Steve
Grew up in southern Ohio with much of my pre-school childhood spent in Europe courtesy of Proctor & Gamble. Uncle Proctor employed my father as a civil engineer and sent him all over the old continent to build things. Not a bad way to start out.
Ran away from home and attended college down south at the University of Alabama. Unfortunately I didn’t consider Naval Aviation until I was almost through. Fortunately I was accepted before “Top Gun†sent the standards through the roof – after Hollywood’s marketing campaign, a business major with marginal grades didn’t stand a chance. Graduated AOCS with Nose and entered the firehose educational path of a student Naval Flight Officer. Finally learned how to study! Selected for S-3 Vikings, I went through the west coast FRS, VS-41 in Lex’s Sandy Eggo. Then it was back east to Cecil Field outside Jacksonville, FL, home of the VS-28 Gamblers. Did the last fleet deployment on the first supercarrier, USS Forrestal. It was post Desert Storm and we were the first carrier the Med had seen in over a year so port calls were a blast.
The Cold War was still very warm and the Russians kept us busy with mutual harassment from beneath the sea. Heady stuff, tracking their nuke boats for days on end. When we got home the Gamblers got word that we had completed our last cruise. Closed the doors on that squadron and went next door to VS-27 as an FRS instructor. A year or two later we got word that VS-27 would be disestablished and NAS Cecil Field had fallen victim to BRAC. The Navy’s premier Master Jet Base surrounded by miles of pine trees would close in favor of other bases surrounded by crash zones full of schools, homes, and urban sprawl. Such is the logic of military politics.
Left the Navy in ’94 and went to work for the Caterpillar dealer in Birmingham, AL. After ten years of pushing iron I decided to take a break and try my hand at writing full time. I’d been hacking at a novel in my spare time for years and my wonderful wife convinced me it was time to finish it and attempt to find a publisher. What had been a relaxing distraction became a daily obsession and some of those days were downright painful. Almost two years later with the mortgage industry threatening to slow our only source of income and a still unfinished manuscript, my old territory with the Cat dealer opened up. It seemed like the responsible thing to do! I haven’t touched the book since going back to work over four months ago but things are starting to settle down such that I can devote time to it again. With luck I will still make the leap from writer to author!
I started blogging while working on the book as a means of curing writer’s block and stumbled onto Lex purely by chance. I still post over at The Wood Shed and hope that you’ll visit from time to time.
Comments
Comment from Byron Audler
Time: February 9, 2007, 1:36 pm
Re: your blog: Been there…liked it…get back to writing
Give you an example: My favorite author is John Ringo.

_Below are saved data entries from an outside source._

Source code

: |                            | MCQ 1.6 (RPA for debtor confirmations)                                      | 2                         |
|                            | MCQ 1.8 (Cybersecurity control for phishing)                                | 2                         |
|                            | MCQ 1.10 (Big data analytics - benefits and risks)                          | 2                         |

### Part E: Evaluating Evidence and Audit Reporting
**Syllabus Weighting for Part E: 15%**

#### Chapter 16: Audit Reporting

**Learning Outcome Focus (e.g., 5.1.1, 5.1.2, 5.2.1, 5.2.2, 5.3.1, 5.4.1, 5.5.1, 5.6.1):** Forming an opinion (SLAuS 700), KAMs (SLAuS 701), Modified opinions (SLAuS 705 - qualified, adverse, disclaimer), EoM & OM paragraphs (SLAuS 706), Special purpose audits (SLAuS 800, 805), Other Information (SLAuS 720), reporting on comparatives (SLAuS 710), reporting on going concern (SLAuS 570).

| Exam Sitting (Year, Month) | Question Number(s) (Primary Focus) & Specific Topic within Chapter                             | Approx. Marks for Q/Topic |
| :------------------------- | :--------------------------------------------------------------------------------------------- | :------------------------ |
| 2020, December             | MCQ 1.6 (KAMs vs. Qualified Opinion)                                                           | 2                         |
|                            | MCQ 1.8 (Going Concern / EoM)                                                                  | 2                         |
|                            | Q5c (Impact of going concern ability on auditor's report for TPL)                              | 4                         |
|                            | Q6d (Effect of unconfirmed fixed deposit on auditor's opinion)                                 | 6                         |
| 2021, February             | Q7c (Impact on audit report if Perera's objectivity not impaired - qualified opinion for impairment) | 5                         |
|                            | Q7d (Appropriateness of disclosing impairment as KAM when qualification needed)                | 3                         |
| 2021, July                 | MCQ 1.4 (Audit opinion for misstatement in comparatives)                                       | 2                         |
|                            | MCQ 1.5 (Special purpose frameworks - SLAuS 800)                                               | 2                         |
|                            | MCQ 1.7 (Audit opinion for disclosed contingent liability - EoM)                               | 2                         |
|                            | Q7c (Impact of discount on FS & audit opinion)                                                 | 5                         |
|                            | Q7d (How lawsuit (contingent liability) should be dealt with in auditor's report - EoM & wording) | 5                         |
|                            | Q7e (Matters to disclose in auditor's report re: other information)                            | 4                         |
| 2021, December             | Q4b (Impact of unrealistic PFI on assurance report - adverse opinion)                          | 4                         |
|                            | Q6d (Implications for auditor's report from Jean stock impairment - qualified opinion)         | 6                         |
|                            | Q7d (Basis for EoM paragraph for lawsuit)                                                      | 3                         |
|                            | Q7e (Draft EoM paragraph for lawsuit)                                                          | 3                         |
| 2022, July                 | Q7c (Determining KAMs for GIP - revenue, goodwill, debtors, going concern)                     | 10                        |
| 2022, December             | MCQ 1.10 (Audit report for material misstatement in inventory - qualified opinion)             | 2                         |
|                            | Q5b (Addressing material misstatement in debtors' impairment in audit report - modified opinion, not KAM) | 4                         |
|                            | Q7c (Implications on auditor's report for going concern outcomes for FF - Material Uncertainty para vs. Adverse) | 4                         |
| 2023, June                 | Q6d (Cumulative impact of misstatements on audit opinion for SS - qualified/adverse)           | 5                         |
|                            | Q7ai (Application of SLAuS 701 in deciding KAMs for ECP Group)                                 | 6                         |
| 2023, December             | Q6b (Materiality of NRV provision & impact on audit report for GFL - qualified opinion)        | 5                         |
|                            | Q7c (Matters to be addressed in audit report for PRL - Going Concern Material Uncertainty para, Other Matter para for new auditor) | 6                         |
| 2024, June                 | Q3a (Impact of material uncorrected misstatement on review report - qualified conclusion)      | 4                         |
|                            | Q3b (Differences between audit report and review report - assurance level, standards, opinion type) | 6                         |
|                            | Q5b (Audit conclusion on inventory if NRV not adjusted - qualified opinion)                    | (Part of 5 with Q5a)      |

John published his first book 5 years ago…and today, he has 25 titles, most of them on the NYT Bestseller list. It’s hard work, I know. But ya gotta get that book out of you
Comment from JAS
Time: February 9, 2007, 3:12 pm
The definition of an author: a writer with a relative in the publishing industry.
Like the blog, Steve! And batter down the doors of those publishing houses… it took Dr. Seuss almost 50 rejections before he got anything published, and Steven King had his stuff rejected for years and years. Hang in there.
Comment from missy
Time: May 9, 2007, 4:10 pm
does any one know what the cards are in the vs-28 called the dead man hand
Comment from lex
Time: May 9, 2007, 6:11 pm
Eight’s and Aces were supposedly the hand that Wild Bill Hickock was holding when he was murdered. Anyway, that’s a dead man’s hand.
Comment from Steve
Time: May 11, 2007, 8:09 am
Lex is dead on – the implication being that any submarine skipper caught by a Gambler crew was a dead man. The squadron patch showed a sub in profile superimposed over aces and eights – the dead man’s hand.
Comment from Finn
Time: November 29, 2007, 5:23 pm
Steve,
You wouldn’t be Ambrose? I did the last cruise with the Gamblers. Luger and I got out at the same time and moved back to Minnesota. Is that you, let me know.